As a historical footnote, the term URL was created by the same
BOF that created the Uniform Resource Identifiers working group
at the IETF meeting in July 1992.

The early Web protocol specs had used the term "network address".

The term "Document Identifiers" came from Brewster Kahle and was
later used in a call for proposals by the Coalition for Networked
Information's Architectures & Standards Working Group, which in
turn led to TimBL propose Web addresses as Universal Document
Identifiers for a BOF at IETF 24 (Cambridge, MA).  Somewhere
in that BOF discussion, the URI working group was proposed and
TimBL's proposal was renamed Uniform Resource Locators
to distinguish it from other ideas for URNs
[see IETF 24 proceedings, p.184, and the following link].

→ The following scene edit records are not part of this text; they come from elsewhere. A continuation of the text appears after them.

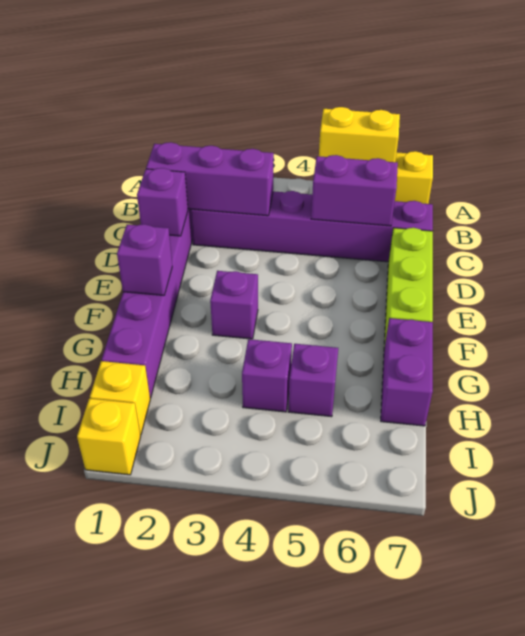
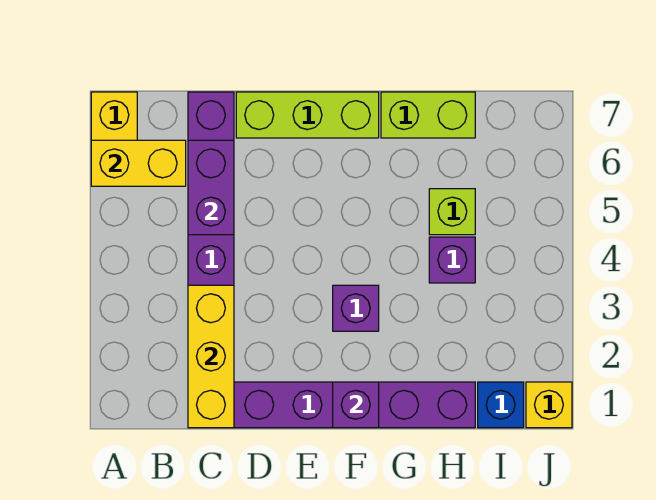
yellow brick A5:A6 level 2 -> yellow brick A6:B6 level 2
purple brick C1:C3 level 2 -> yellow brick C1:C3 level 2
purple brick D1 level 2 -> none
purple brick G7:H7 level 1 -> lime brick G7:H7 level 1
purple brick H5 level 1 -> lime brick H5 level 1
yellow brick I1 level 1 -> blue brick I1 level 1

TimBL had originally specified that addresses in HREF could be
provided in full or partial form.  The IETF removed the partial
form, leading to all sorts of bad decisions regarding syntax,
and so I revived it in 1994 as Relative URLs [RFC1808].  That
spec is the only one that came close to defining what Anne
is trying to do here -- a single parsing standard for
potentially relative references. 

It is easy to claim that the merging of syntax specs that
created RFC2396 lost some value when the parsing standard was
replaced by a non-normative appendix.  However, it was discussed
extensively at the time, including with the browser developers,
and there was simply nothing common enough to make standard.
The best I could do for 2396 and 3986 was to include a
regular expression that accepts all strings and parses them
into the component parts.

I have absolutely no problem with writing a proposed standard
for parsing references, particularly if browser developers are
willing to adhere to one.  However, it is not a redefinition of
URLs, nor does it make sense for error-correcting transformations
(like pct-encoding embedded spaces) to be "the standard" for
parsing when there are plenty of applications that string
parse references for the sake of generating invalid test cases
(e.g., the example attributed to curl).

It is not non-interoperable behavior to parse input data
differently depending on the context in which it is entered.
What matters is that the context be properly documented to
indicate what pre/post-processing is applied, just as we
expect a browser's combined search/location dialog bars to
be documented as not merely URL-entry forms (or be banned
due to the privacy leakage of incremental search results).